The point is to provide treatment and hopefully prevent people from going back to jail, but the team has a limited bandwidth. At any given time they’re helping 30 people at most.
The mass release is a result of the largest single-day commutation in U.S. History. It was made possible by recent legislation and a voter initiative that reduced penalties for certain drug-related crimes like possession.
When Gov. Kevin Stitt approved the release in November, Scott says he knew they’d need more people.
Before they left prison, 75 people said they were coming to HOPE for guidance.
To prepare, the nonprofit recruited dozens of their employees who don’t specialize in prison reentry and sent them to class with Scott.
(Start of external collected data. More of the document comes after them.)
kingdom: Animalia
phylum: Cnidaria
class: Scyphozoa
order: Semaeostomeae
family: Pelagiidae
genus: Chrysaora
“So now we have case managers who’ve never worked in reentry (and) never worked in justice services,” Scott said. “They do understand employers in Oklahoma City, felon friendly housing providers, they understand the need for court advocacy…”
The class – which Scott calls Reentry Case Management 101 – is an example of how nonprofits and state agencies are adapting. Not all of the released prisoners will look for help, but the ones who do could overwhelm small teams like Scott’s.
So far, “we’ve had 17 people come in for intake who had sentences (commuted),” Scott said.
A statewide response
HOPE is one of more than a dozen organizations the Oklahoma Department of Mental Health and Substance Abuse Services partners with to help people living with behavioral health conditions around the state.
Nisha Williams with the department says for years they’ve had employees inside state prisons identifying people who especially need to be connected with services once they’re released.
“We essentially just looked at expanding the services and the opportunities that were already there,” Williams said.
Williams says the Department of Mental Health recognized transition fairs planned by the governor’s office and the Department of Corrections were an important resource. The agency asked its employees embedded in prisons to attend the fairs and connect prisoners on their way out with services.
Those fairs are where Robert Scott found out how many people were planning to come to HOPE.
James Smith is a 36-year-old former prisoner released in November.
“Before they released us they had job fairs and they gave us the info about people that would help us,” Smith said.
The transition fairs weren’t an option during Smith’s last two prison releases. He says he had a harder time getting back on his feet both times. But, this time he’s made new connections and he’s hopeful.
Smith’s release was made possible by legislation co-authored by House Majority Leader Jon Echols (R — Oklahoma City) and Representative Jason Dunnington (D — Oklahoma City). However, that legislation did not address how people would transition back into society.
Echols says the problem is bigger than one bill.
“We have a chicken and an egg problem,” Echols explained. “You’re not going to be able to have services to deal with that great of an influx until you have that great of an influx.”
The majority leader says even if more funding for reentry services were freed up immediately, there aren’t enough organizations like HOPE in the state that money could be spent on.
“We’re going to need to steadily increase this but we have a provider shortage period,” Echols said.
Echols believes legislators can bring more service providers into the state by steadily increasing funding over time. But right now, he says the shortage is no reason to halt reforms calling for more prison releases.
Looking to the future
As his class draws to an end Robert Scott invites HOPE employees to email or call him if they have questions.
He feels like they are prepared for the expected rush, but they need all hands on deck.
On Friday, a criminal justice task force created by the governor will release its report.
Members said earlier this week that it will include recommendations on how to build on the transition fairs and help connect people with resources after their release.